This year will include a series of anniversaries related to the start of undergraduate coeducation at Princeton, beginning with Jan. 11, the 50th anniversary of the University trustees’ vote approving the admission of undergraduate women, “in principle,” by a 24-8 margin. The trustees called it “the largest single decision that has faced Princeton in this century.” At a press conference the following day, President Robert Goheen ’40 *48 had few details and cautioned that the admission of women in 1969 was “not likely, given the number of problems of facilities and finances.” But women would indeed be part of the incoming Class of 1973, along with transfer students who entered as sophomores, juniors, and seniors.
In PAW’s student column, “On the Campus,” Robert K. Durkee ’69 reported on the initial reaction from current students: “In the opinion of most undergraduates, the trustees did nothing more than endorse an inevitability of coeducation that most took for granted. … But, in the words of The Daily Princetonian, the trustees ‘copped out’ on the really important decisions,” such as how many women would be admitted, when they would arrive, and what changes to facilities would be made to accommodate coeducation.
After the trustees’ vote, alumni voiced their views in letters to the editor of PAW, continuing a conversation that had been simmering since September 1968, when a committee led by economics professor Gardner Patterson published its report, “The Education of Women at Princeton.” The committee, asked by Goheen and the trustees to investigate the “desirability and feasibility” of coeducation, concluded that “Princeton would be a better university if women were admitted to the undergraduate college.” (Women had already begun attending the Graduate School, and a limited number were enrolled as undergrads in the critical-languages program.)

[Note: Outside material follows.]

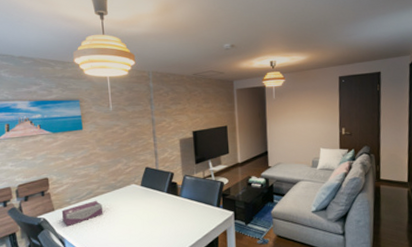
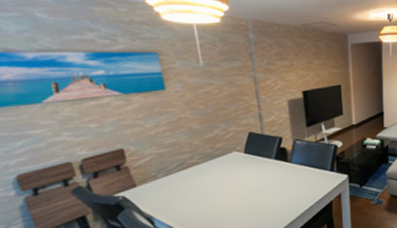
tissue box: present [61,200,103,227] -> none [146,171,200,204]

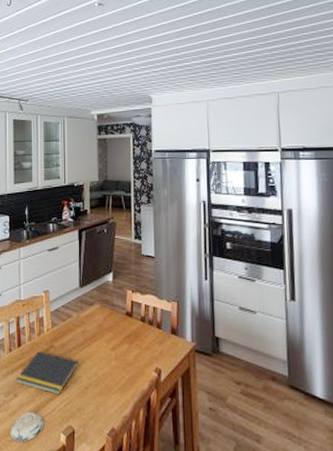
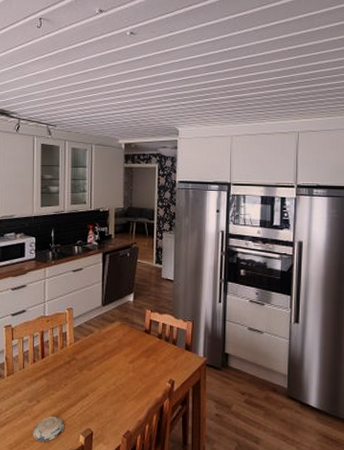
notepad: present [16,351,79,394] -> none [39,363,99,401]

READ MORE: When Women Came to Princeton
Former Dean of the College Nancy Weiss Malkiel on the struggle for coeducation
Reactions included a mix of indignation, vitriol, snark, and generational division. On one extreme was the view of E.S. Hubbell 1920, who argued that only in a single-sex environment “can a young man develop and grow to a well-balanced state of manhood of spirit, friendships, and self-sufficiency, a state of red-blooded manhood.” (Hubbell added in a postscript that he was “not a woman hater” and in fact had a wife and two daughters.) On the other side were alumni like Clark M. Simms ’53, who, observing the “dyspepsia among many alumni, especially older alumni,” suggested that PAW divide itself into two editions: one describing contemporary Princeton “as accurately as possible,” and another that focused on “winning athletic seasons, the polished and gentlemanly aura of smoothly run bickers, and senior step singing.”
Michael Zeilik II ’68 argued for coeducation for competitive reasons, writing that it would “not only improve the daily life of the real Princeton, but will also renovate Princeton’s image, making it unquestionably more attractive to the talented young scholars Princeton most wants and needs.” Raleigh Hansl Jr. ’39 didn’t reject coeducation but balked at the expanding University, arguing to “keep Princeton the kind of place where every student has the chance to graduate in the best damn class ever produced by his (or her) dearly beloved Old Nassau.”
READ MORE: Trials of the Co-ed 100
A 1973 PAW essay by Jane Leifer ’73
There were formal efforts to block that path to coeducation: In March, two months to the day after the trustees’ vote, a group called the Alumni Committee to Involve Ourselves Now (Action) held its own press conference, with spokesman George Hamid ’40 expressing the group’s “anxiety over the headlong rush into coeducation,” among other concerns. James Karl Baker ’67 responded to Action by proposing that a sociology student scientifically survey alumni attitudes toward coeducation “so that we may end this ‘minority rule’ of antiquated crackpots and demonstrate to the world the true spirit of modern academia.”
By late May, as the final all-male class prepared for Commencement, PAW’s coeducation letters had begun to taper off, with David T. Stanley ’37’s brief dispatch in the May 27 issue summarizing the viewpoint that would ultimately prevail:
“The Patterson Report said it well; President Goheen has said it well and often; a strong majority of the trustees have said it: IF PRINCETON IS TO CONTINUE TO BE A FIRST-CLASS EDUCATIONAL INSTITUTION, IT MUST ADMIT WOMEN.
“Now let’s just go ahead and do it, as fast and as well as we can.”